These Conant High School students had a lot to celebrate after completing a recent 5K in Busse Woods. Not only did they organize the event, but they raised enough money to provide access to clean water for an entire province in Kenya. Credit junior Shiven Patel of Roselle, back row, center, for being the driving force.
He still remembers the impact of a trip he made with his family back to India. He was only 10 at the time, but one image stayed with him, of young children walking up to five miles to get access to clean water.
Fast forward six years, and this determined teen just pulled off a “Run for Water 5K,” that more than exceeded his goal. Working with a team of classmates, he drew 160 runners and walkers, and netted $6,575, or enough to provide clean water for a province in Kenya of 300 people.
Right from the start, Shiven says he was thinking big. After doing some research he partnered with The Water Project, whose mission is to provide access to clean, safe and reliable water across Sub-Saharan Africa, one community at a time.
“I wanted to find an organization that would help me make a big difference,” Shiven says, “where a lot of people are negatively affected, but where a lot of people could be positively affected by my project.”
Shiven, runs varsity cross-country and track, and also plays basketball.

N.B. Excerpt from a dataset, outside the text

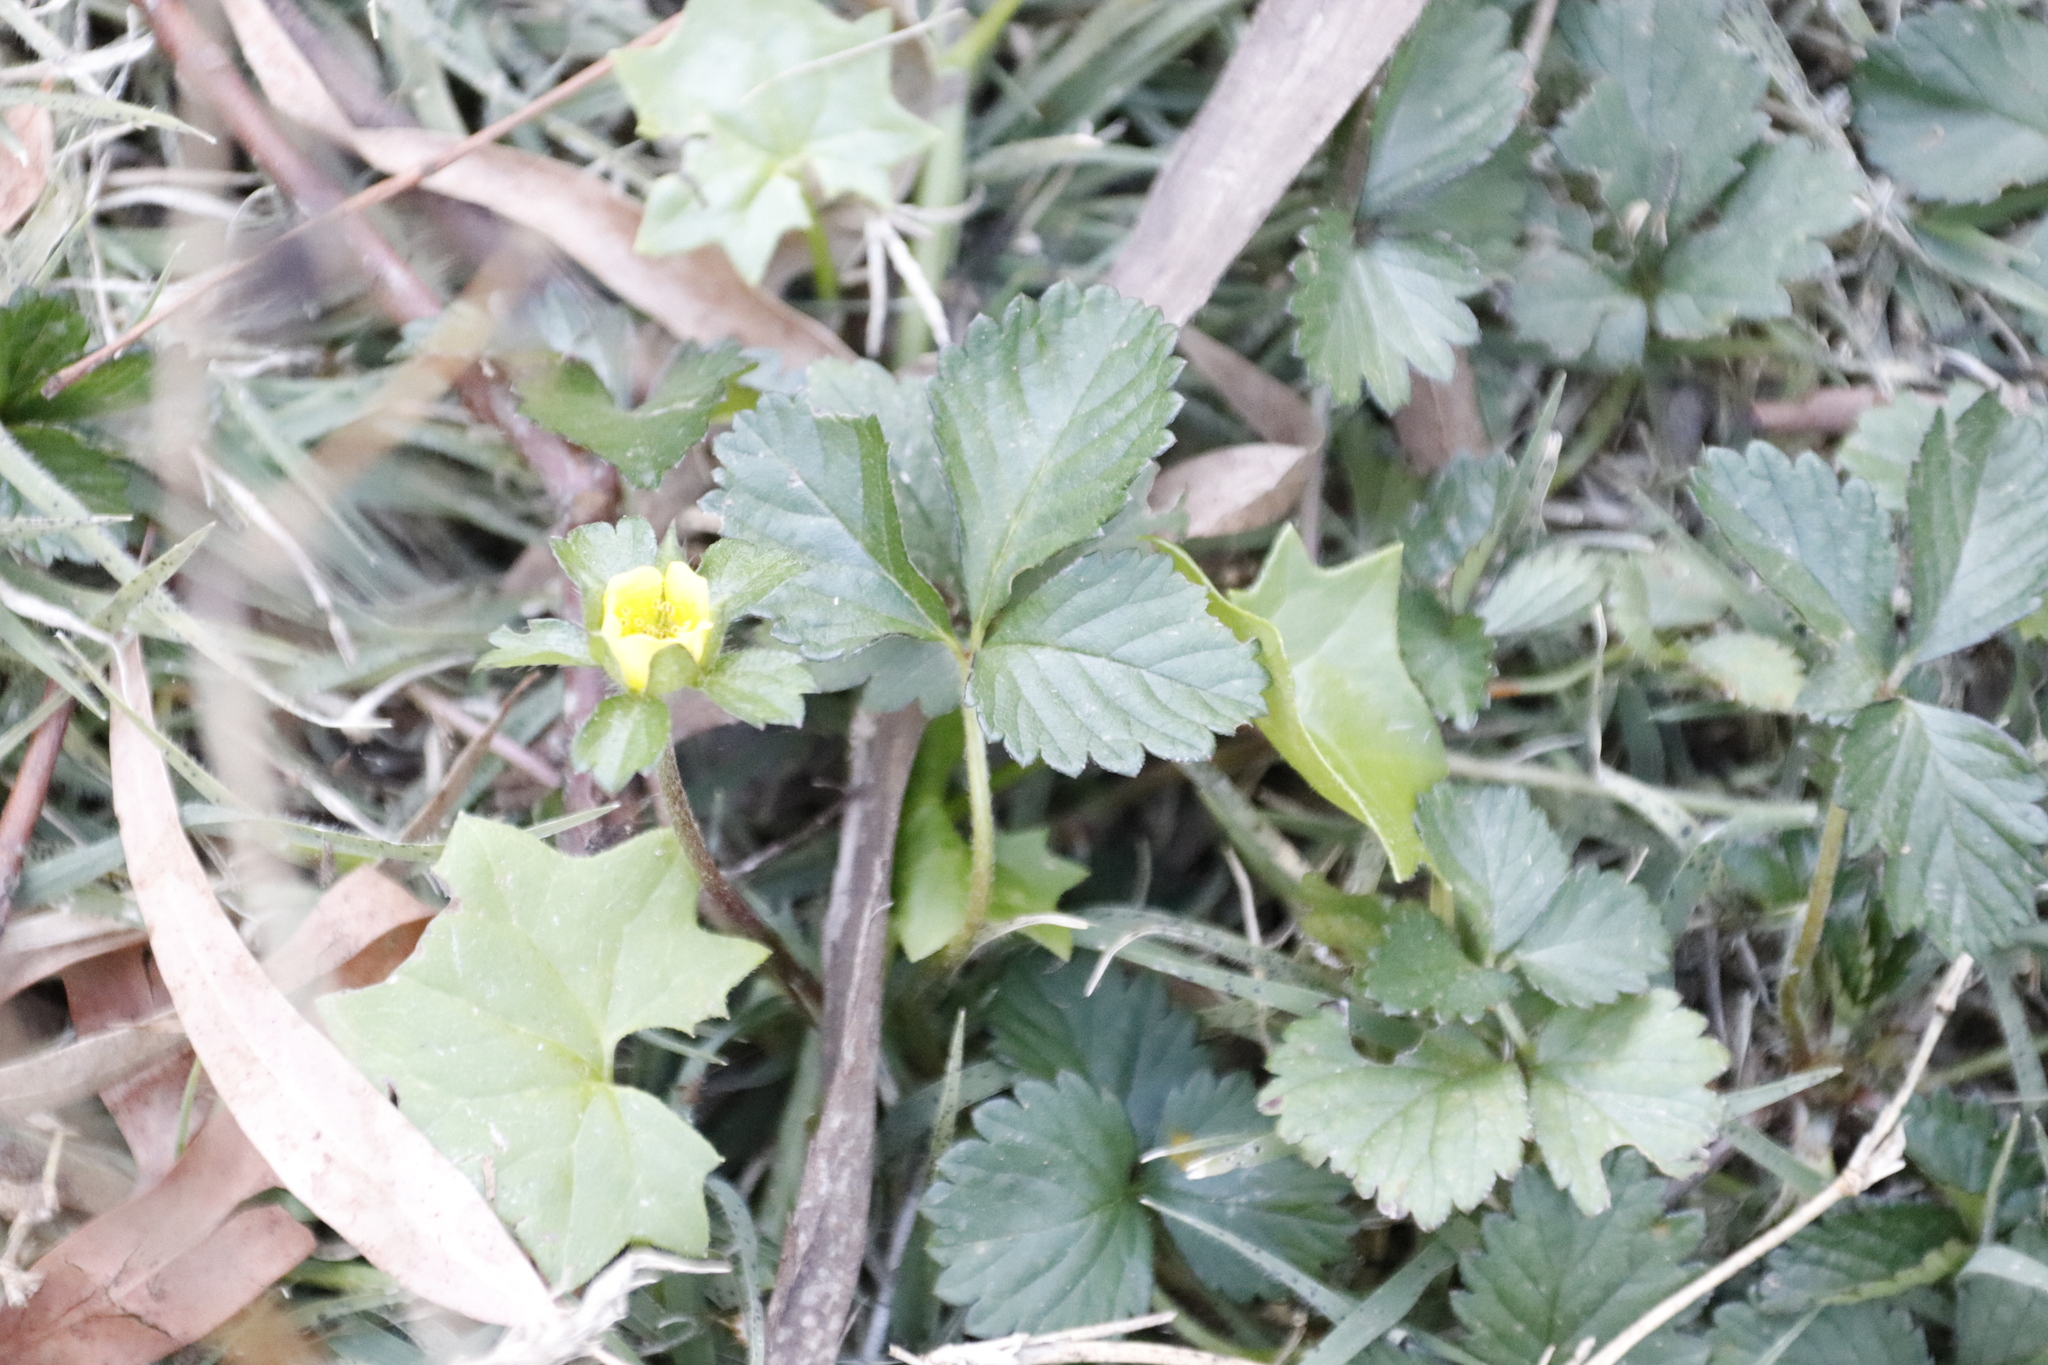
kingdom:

Consequently, coming up with a 5K was a natural, but he drew on his business courses at Conant, as well as his involvement with the Finance Club and Business Professionals of America, to prepare him for all of the behind the scenes work setting up the event.

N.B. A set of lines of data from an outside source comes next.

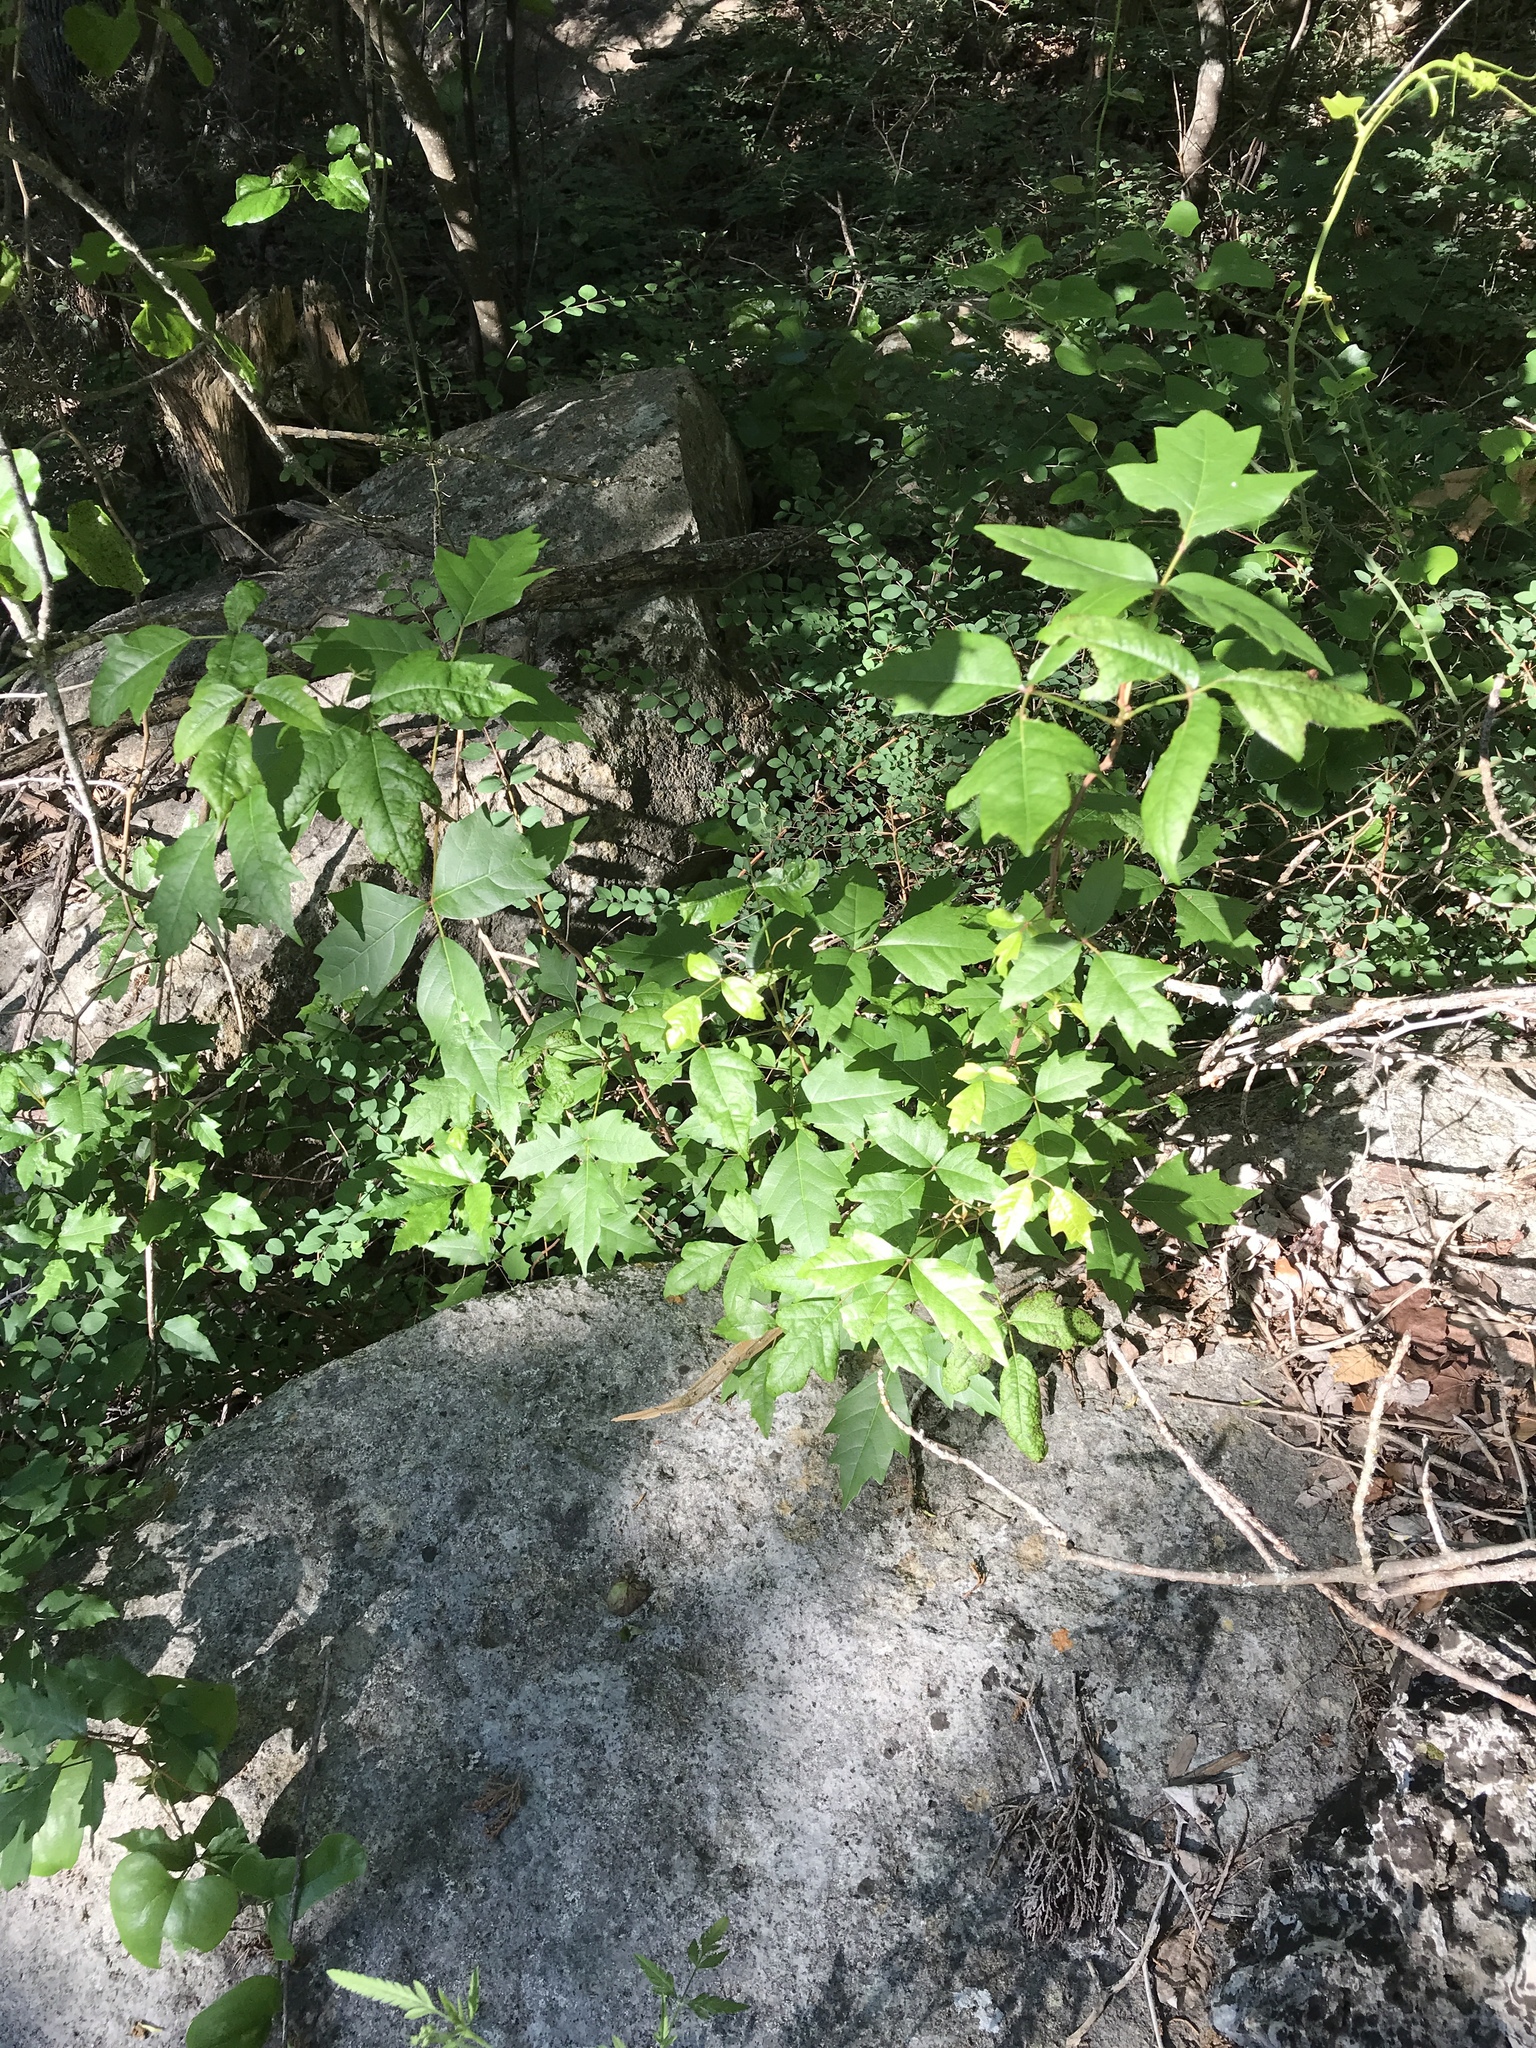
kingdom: Plantae
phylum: Tracheophyta
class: Magnoliopsida
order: Sapindales
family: Anacardiaceae
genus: Toxicodendron
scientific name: Toxicodendron radicans
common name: Poison ivy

Shiven also worked with former longtime Palatine High School cross-country coach, Chris Quick, and his Palatine Pack company to set up the race itself and the timing mechanism, as well as Conant P.E. Department Chair Dave Cromer and former track and cross country coach John Powers, to organize logistics.
In the end, he drew runners and walkers from across the Northwest and Western suburbs, including from Schaumburg, Hoffman Estates, Roselle, Naperville, St. Charles and Geneva. Of those, roughly 40 were Conant, while the rest were family, friends and recreational runners interested in making clean water accessible.
As officials with The Water Project say, “Water is a daily and crippling challenge. Without water, you can’t grow food, you can’t build housing, you can’t stay healthy, you can’t stay in school, and you can’t keep working.”
But they add that the water crisis can be solved, and with students like Shiven working toward that goal, there is hope.
“I’m always confident,” he says. “If I put my mind to it and team up with the right people, everything is achievable.”